Oh yes. So many issues. Pts complained so much about the nonstop beeping physicians all but stopped using PCAs. We went from seeing 50 or so PCAs a day to less than 5 in a 500 bed facility.

Interesting. At my other job the PCA / ETCO2 has worked very well and has resulted in many more PCAs. Previously nurses never advocated for a PCA simply becuase the huge work load it meant for them. There had been a sentinal event in the hospital resulting in a patien't death. Administration over reacted and made having a PCA such a huge charting buden on the nurses that nurses simply stopped advocating for PCAs. They far prefered to just do their pain assessements and provide pain meds IV push.

Since they have gone to PCA with ETCO2 (back in 2005 or 2006) the charting burden for the nurses has been lifted and the nurses now often advocate for PCAs. I wonder if we are talking about different equipment being the issues? We use the Alaris PCA & ETCO2 units. The both just snap onto the Alaris IV pump brain.

Specializes in Trauma Surgical ICU.

Most likely. Pts complained non stop. They ate it beeped. They talked it beeped. They got oob it beeps because the HR went above norm. It was outrageous. If it beeped for any reason it would start beeping a different sound because now the pump was locked. Our charting was not bad but the pt complaints went through the roof so the docs stopped ordering them. I have left that facility so I'm not sure if they have fixed that problem or not.

Specializes in burn ICU, SICU, ER, Trauma Rapid Response.
Most likely. Pts complained non stop. They ate it beeped. They talked it beeped. They got oob it beeps because the HR went above norm. It was outrageous. If it beeped for any reason it would start beeping a different sound because now the pump was locked. Our charting was not bad but the pt complaints went through the roof so the docs stopped ordering them.
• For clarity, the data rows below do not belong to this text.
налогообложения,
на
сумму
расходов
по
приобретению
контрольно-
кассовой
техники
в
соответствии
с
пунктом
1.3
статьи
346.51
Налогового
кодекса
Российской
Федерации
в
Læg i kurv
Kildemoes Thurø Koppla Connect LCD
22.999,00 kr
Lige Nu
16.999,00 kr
I have left that facility so I'm not sure if they have fixed that problem or not.

Beeped? Ours never beeped. The pumps are slaved to the EMR and the RN gets an alert when ETCO2 drops. The PCA is automatically shut off as well and much be restarted by the RN. We could do it either at the pump or from our tablet.
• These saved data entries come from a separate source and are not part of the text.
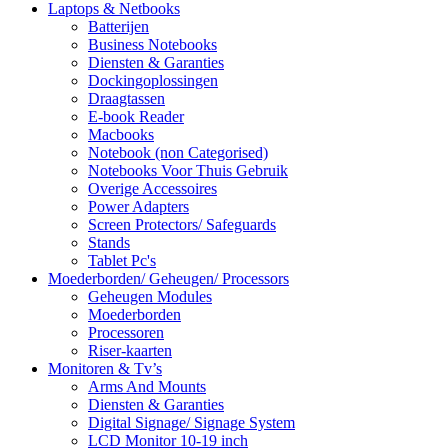
Laptops & Netbooks
Batterijen
Business Notebooks
Diensten & Garanties
Dockingoplossingen
Draagtassen
E-book Reader
Macbooks
Notebook (non Categorised)
Notebooks Voor Thuis Gebruik
Overige Accessoires
Power Adapters
Screen Protectors/ Safeguards
Stands
Tablet Pc's
Moederborden/ Geheugen/ Processors
Geheugen Modules
Moederborden
Processoren
Riser-kaarten
Monitoren & Tv’s
Arms And Mounts
Diensten & Garanties
Digital Signage/ Signage System
LCD Monitor 10-19 inch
Specializes in Trauma Surgical ICU.

Sounds nice. Nothing like what I've dealt with.

Actually, that is the type of place I am working at right now and that is why I am considering leaving. I work with some inexperienced nurses with limited skills. I am a 35 year CCRN, CVRN, BSN with extensive experience working in a teaching hospital (a Magnet Hospital) so I have been trained to consider evidenced based practice as a necessity to practice. Where I am now, there are many questionable nursing practices that are not addressed via policy and procedure. Nurses are just doing things based on very limited experience and knowledge. They become frustrated and flustered when they are questioned regarding a nursing task they are doing, if it is appropriate, such as not checking for an order or a consent for a blood transfusion BEFORE starting the infusion. To them, it's just unnecessary. Why? Because their experience with the procedure of giving blood is very limited. So they just do what they think is best. This is only one example.....

Specializes in burn ICU, SICU, ER, Trauma Rapid Response.
Actually, that is the type of place I am working at right now and that is why I am considering leaving. I work with some inexperienced nurses with limited skills. I am a 35 year CCRN, CVRN, BSN with extensive experience working in a teaching hospital (a Magnet Hospital) so I have been trained to consider evidenced based practice as a necessity to practice. Where I am now, there are many questionable nursing practices that are not addressed via policy and procedure. Nurses are just doing things based on very limited experience and knowledge. They become frustrated and flustered when they are questioned regarding a nursing task they are doing, if it is appropriate, such as not checking for an order or a consent for a blood transfusion BEFORE starting the infusion. To them, it's just unnecessary. Why? Because their experience with the procedure of giving blood is very limited. So they just do what they think is best. This is only one example.....

The place you work NOW and want to leave sounds exactly like my experience with every Magnet hospital I have ever worked in.